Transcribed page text
=== Begin Enclosure ===

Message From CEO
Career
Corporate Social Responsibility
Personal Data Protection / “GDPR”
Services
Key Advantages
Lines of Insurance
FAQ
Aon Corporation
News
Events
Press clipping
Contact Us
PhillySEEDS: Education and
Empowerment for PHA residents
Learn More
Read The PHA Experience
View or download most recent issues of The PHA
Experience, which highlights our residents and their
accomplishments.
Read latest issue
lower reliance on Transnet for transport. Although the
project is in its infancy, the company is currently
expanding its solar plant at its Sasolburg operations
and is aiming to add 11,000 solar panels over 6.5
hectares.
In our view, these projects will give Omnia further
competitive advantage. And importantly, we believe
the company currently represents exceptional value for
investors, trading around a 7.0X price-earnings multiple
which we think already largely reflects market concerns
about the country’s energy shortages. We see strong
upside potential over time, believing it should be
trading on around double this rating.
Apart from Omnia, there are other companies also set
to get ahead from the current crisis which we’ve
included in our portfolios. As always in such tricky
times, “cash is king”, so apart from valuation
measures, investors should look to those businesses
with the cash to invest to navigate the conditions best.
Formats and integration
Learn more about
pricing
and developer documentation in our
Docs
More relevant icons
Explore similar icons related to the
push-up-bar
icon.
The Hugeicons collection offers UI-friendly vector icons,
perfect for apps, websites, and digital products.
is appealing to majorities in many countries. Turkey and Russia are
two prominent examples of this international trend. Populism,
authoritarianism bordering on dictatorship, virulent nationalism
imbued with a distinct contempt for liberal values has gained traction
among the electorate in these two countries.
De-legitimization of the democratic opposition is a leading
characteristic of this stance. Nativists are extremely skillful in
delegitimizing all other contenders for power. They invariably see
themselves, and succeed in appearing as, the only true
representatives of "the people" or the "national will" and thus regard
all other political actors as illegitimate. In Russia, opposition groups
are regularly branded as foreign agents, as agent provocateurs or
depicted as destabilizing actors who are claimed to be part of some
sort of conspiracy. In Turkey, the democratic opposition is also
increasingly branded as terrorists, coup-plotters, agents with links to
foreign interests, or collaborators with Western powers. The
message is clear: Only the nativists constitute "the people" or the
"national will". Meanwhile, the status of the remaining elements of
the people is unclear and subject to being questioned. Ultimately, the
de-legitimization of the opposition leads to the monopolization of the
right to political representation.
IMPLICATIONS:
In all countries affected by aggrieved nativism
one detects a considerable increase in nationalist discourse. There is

=== End Enclosure ===

BRIEF
Return every line of the data above word for word, with nothing added, dropped, or changed.

EXERCISE RESULT
Message From CEO
Career
Corporate Social Responsibility
Personal Data Protection / “GDPR”
Services
Key Advantages
Lines of Insurance
FAQ
Aon Corporation
News
Events
Press clipping
Contact Us
PhillySEEDS: Education and
Empowerment for PHA residents
Learn More
Read The PHA Experience
View or download most recent issues of The PHA
Experience, which highlights our residents and their
accomplishments.
Read latest issue
lower reliance on Transnet for transport. Although the
project is in its infancy, the company is currently
expanding its solar plant at its Sasolburg operations
and is aiming to add 11,000 solar panels over 6.5
hectares.
In our view, these projects will give Omnia further
competitive advantage. And importantly, we believe
the company currently represents exceptional value for
investors, trading around a 7.0X price-earnings multiple
which we think already largely reflects market concerns
about the country’s energy shortages. We see strong
upside potential over time, believing it should be
trading on around double this rating.
Apart from Omnia, there are other companies also set
to get ahead from the current crisis which we’ve
included in our portfolios. As always in such tricky
times, “cash is king”, so apart from valuation
measures, investors should look to those businesses
with the cash to invest to navigate the conditions best.
Formats and integration
Learn more about
pricing
and developer documentation in our
Docs
More relevant icons
Explore similar icons related to the
push-up-bar
icon.
The Hugeicons collection offers UI-friendly vector icons,
perfect for apps, websites, and digital products.
is appealing to majorities in many countries. Turkey and Russia are
two prominent examples of this international trend. Populism,
authoritarianism bordering on dictatorship, virulent nationalism
imbued with a distinct contempt for liberal values has gained traction
among the electorate in these two countries.
De-legitimization of the democratic opposition is a leading
characteristic of this stance. Nativists are extremely skillful in
delegitimizing all other contenders for power. They invariably see
themselves, and succeed in appearing as, the only true
representatives of "the people" or the "national will" and thus regard
all other political actors as illegitimate. In Russia, opposition groups
are regularly branded as foreign agents, as agent provocateurs or
depicted as destabilizing actors who are claimed to be part of some
sort of conspiracy. In Turkey, the democratic opposition is also
increasingly branded as terrorists, coup-plotters, agents with links to
foreign interests, or collaborators with Western powers. The
message is clear: Only the nativists constitute "the people" or the
"national will". Meanwhile, the status of the remaining elements of
the people is unclear and subject to being questioned. Ultimately, the
de-legitimization of the opposition leads to the monopolization of the
right to political representation.
IMPLICATIONS:
In all countries affected by aggrieved nativism
one detects a considerable increase in nationalist discourse. There is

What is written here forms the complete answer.